Mohammed Jindiyah said that at the beginning of the war, he had tried to hold out in his home in northern Gaza after Israel ordered an evacuation there in October. He ended up suffering through heavy bombardment before fleeing to Rafah.

He’s complying with the order this time, but was unsure now whether to move to Muwasi or another town in central Gaza.

“We are 12 families, and we don’t know where to go. There is no safe area in Gaza,” he said.

Sahar Abu Nahel, who fled to Rafah with 20 family members including her children and grandchildren, wiped tears from her cheeks, despairing at a new move.

“I have no money or anything. I am seriously tired, as are the children,” she said. “Maybe it’s more honorable for us to die. We are being humiliated.”

Israeli military leaflets were dropped with maps detailing a number of eastern neighborhoods of Rafah to evacuate, warning that an attack was imminent and anyone who stays “puts themselves and their family members in danger.” Text messages and radio broadcasts repeated the message.

UNRWA won’t evacuate from Rafah so it can continue to provide aid to those who stay behind, said Scott Anderson, the agency’s director in Gaza.

“We will provide aid to people wherever they choose to be,” he told the AP.

The U.N. says an attack on Rafah could disrupt the distribution of aid keeping Palestinians alive across Gaza. The Rafah crossing into Egypt, a main entry point for aid to Gaza, lies in the evacuation zone. The crossing remained open Monday after the Israeli order.

Jan Egeland, secretary-general of the Norwegian Refugee Council, condemned the “forced, unlawful” evacuation order and the idea that people should go to Muwasi.

“The area is already overstretched and devoid of vital services,” Egeland said. He said that an Israeli assault could lead to “the deadliest phase of this war.”

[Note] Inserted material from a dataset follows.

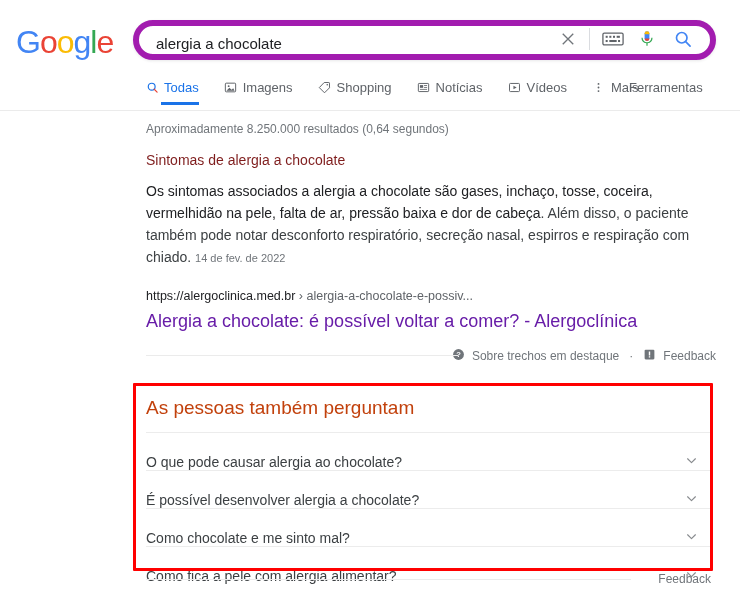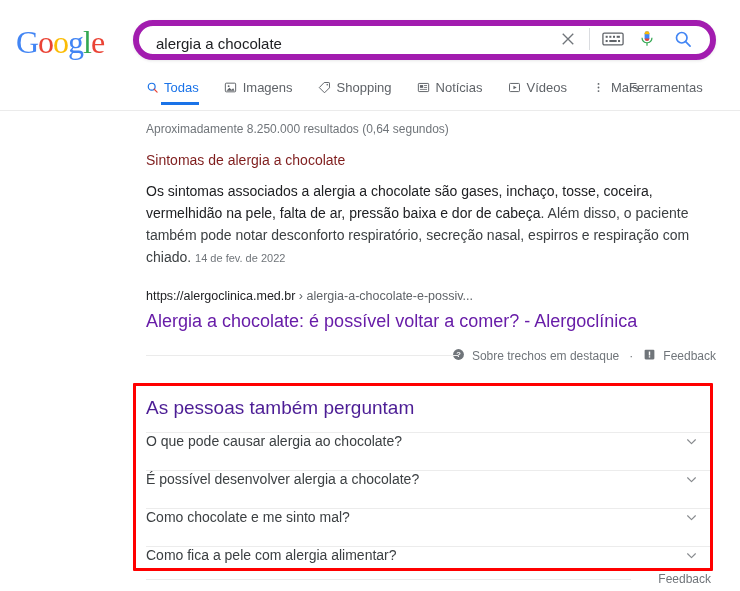"Google" .logo { font-family: Liberation Serif, serif -> Liberation Sans, sans-serif }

Israel’s bombardment and ground offensives in Gaza have killed more than 34,700 Palestinians, around two-thirds of them children and women, according to Gaza health officials. The tally doesn’t distinguish between civilians and combatants. More than 80% of the population of 2.3 million have been driven from their homes, and hundreds of thousands in the north are on the brink of famine, according to the U.N.

Tensions escalated Sunday when Hamas fired rockets at Israeli troops positioned on the border with Gaza near Israel’s main crossing for delivering humanitarian aid, killing four soldiers. Israel shuttered the crossing — but Shoshani said it wouldn’t affect how much aid enters Gaza as others are working.

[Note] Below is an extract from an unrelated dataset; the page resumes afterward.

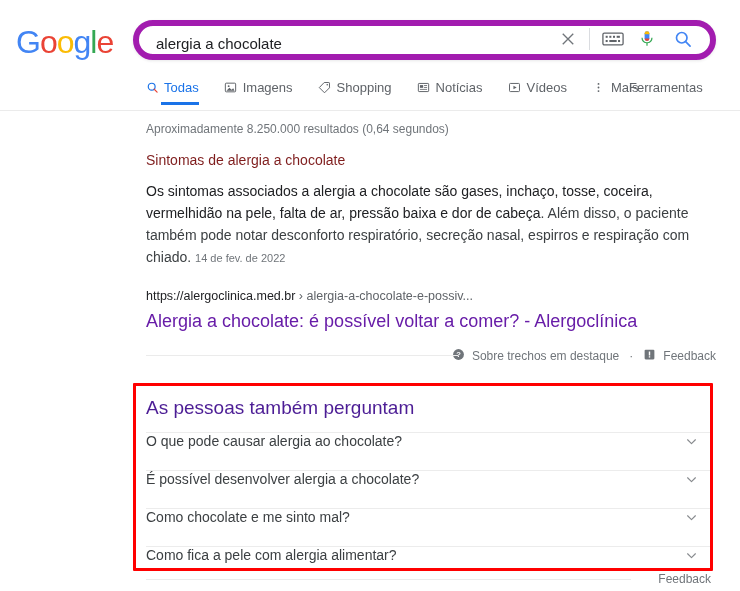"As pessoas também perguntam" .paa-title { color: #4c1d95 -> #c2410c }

Meanwhile, Israeli airstrikes on Rafah killed 22 people, including children and two infants, according to a hospital.

The war was sparked by the unprecedented Oct. 7 raid into southern Israel in which Hamas and other militants killed around 1,200 people, mostly civilians, and abducted around 250 hostages. After exchanges during a November cease-fire, Hamas is believed to still hold about 100 Israelis captive as well the bodies of around 30 others.